25 For I know that my Redeemer lives,
and at the last he will stand upon the earth.
26 And after my skin has been thus destroyed,
yet in my flesh I shall see God,
27 whom I shall see for myself,
and my eyes shall behold, and not another.
My heart faints within me!
1. Job is saying regardless of what you think of me, regardless of how I struggle for answers, I desire that my bedrock belief be etched in stone for all to know.
2. I know (Job declares)
a) I know that my Redeemer lives.
i) From just after the fall a promise was made of a Redeemer to come.
ii) That Redeemer is my redeemer - he is trusting in his Redeemer.
iii) My redeemer lives.
Has lived
Is living
Will always live
b) I know that my Redeemer will redeem me.
c) I know that at the last He will stand upon the earth.
i) Nothing will keep Him from living.
ii) He will be victorious
d) After I have died and decayed, in my flesh, I shall see God.
i) I will live again.
ii) This body itself will live again. (No matter what happens to it now or as it lies in the earth until then.)
iii) My redeemer will provide a way for me to see God with my own eyes.
E. Job ends this response with a warning
1. He is able to persevere and respond to his accusers because of his hope in his Redeemer.
2. If you continue:
a) to pursue me.
b) To assume that I suffer based on some sin I must have.
3. Then be afraid of the sword
a) For wrath brings the punishment of the sword
b) So that you know there is judgment (based of their continued pursuit of an innocent man.
4. Job so believed that he was not suffering for some unrepentant sin that he had committed but he warned that if they don’t quit pursuing this argument God would bring His wrath upon them.
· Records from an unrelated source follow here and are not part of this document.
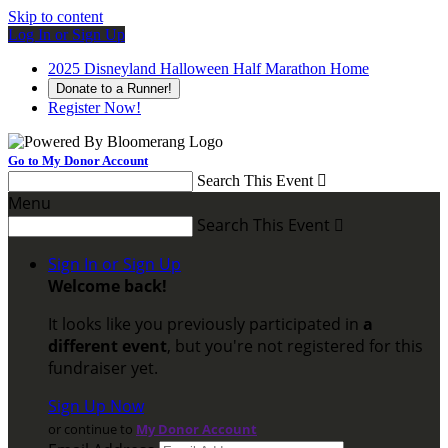
Skip to content
Log In or Sign Up
2025 Disneyland Halloween Half Marathon Home
Donate to a Runner!
Register Now!
Go to My Donor Account
Search This Event

Menu
Search This Event

Sign In or Sign Up
Welcome back
!
It looks like you previously participated in
a
different event
, but you're not registered for this
fundraiser yet.
Sign Up Now
or continue to
My Donor Account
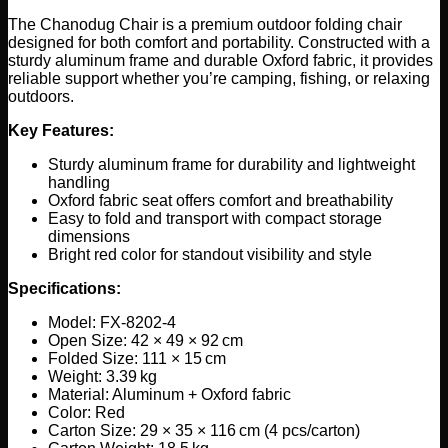
The Chanodug Chair is a premium outdoor folding chair
designed for both comfort and portability. Constructed with a
sturdy aluminum frame and durable Oxford fabric, it provides
reliable support whether you’re camping, fishing, or relaxing
outdoors.
Key Features:
Sturdy aluminum frame for durability and lightweight
handling
Oxford fabric seat offers comfort and breathability
Easy to fold and transport with compact storage
dimensions
Bright red color for standout visibility and style
Specifications:
Model: FX-8202-4
Open Size: 42 × 49 × 92 cm
Folded Size: 111 × 15 cm
Weight: 3.39 kg
Material: Aluminum + Oxford fabric
Color: Red
Carton Size: 29 × 35 × 116 cm (4 pcs/carton)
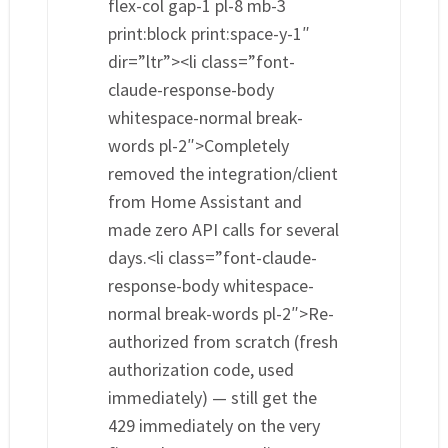
flex-col gap-1 pl-8 mb-3
print:block print:space-y-1″
dir=”ltr”><li class=”font-
claude-response-body
whitespace-normal break-
words pl-2″>Completely
removed the integration/client
from Home Assistant and
made zero API calls for several
days.<li class=”font-claude-
response-body whitespace-
normal break-words pl-2″>Re-
authorized from scratch (fresh
authorization code, used
immediately) — still get the
429 immediately on the very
After Job had made this confession, his suffering didn’t all of a sudden disappear. We are only half way through the “discussions” Job had with his friends. His situation didn’t change but it looks like Job changed. He still wants to talk with God about his suffering but his tone changes. He still does not understand but he has hope. He gained that hope by stating the truth to himself and his friends. Because of my Redeemer and His work, I will live again in His presence. I will see God with my own eyes.
Like Asaph in Psalm 73 his perspective changed when he was able to get the truth before his spiritual eye.
We know from the garden prayer that Jesus dreaded the cross, but He endured the cross for the Joy that was set before Him. The writer of the Book of Hebrews exhorts us to take the same path as Job, Asaph and especially Christ.
1 Therefore, since we are surrounded by so great a cloud of witnesses, let us also lay aside every weight, and sin which clings so closely, and let us run with endurance the race that is set before us, 2 looking to Jesus, the founder and perfecter of our faith, who for the joy that was set before him endured the cross, despising the shame, and is seated at the right hand of the throne of God.
In what ever we endure, let us continually be looking to Jesus our Redeemer. He endured the cross to provide a way that we might stand before Him in the very bodies we have and see our Redeemer with our own eyes as He endures in victory for all eternity.
Hymn: 94 How Firm A Foundation
Benediction: Romans 15:13 “13 May the God of hope fill you with all joy and peace in believing, so that by the power of the Holy Spirit you may abound in hope.”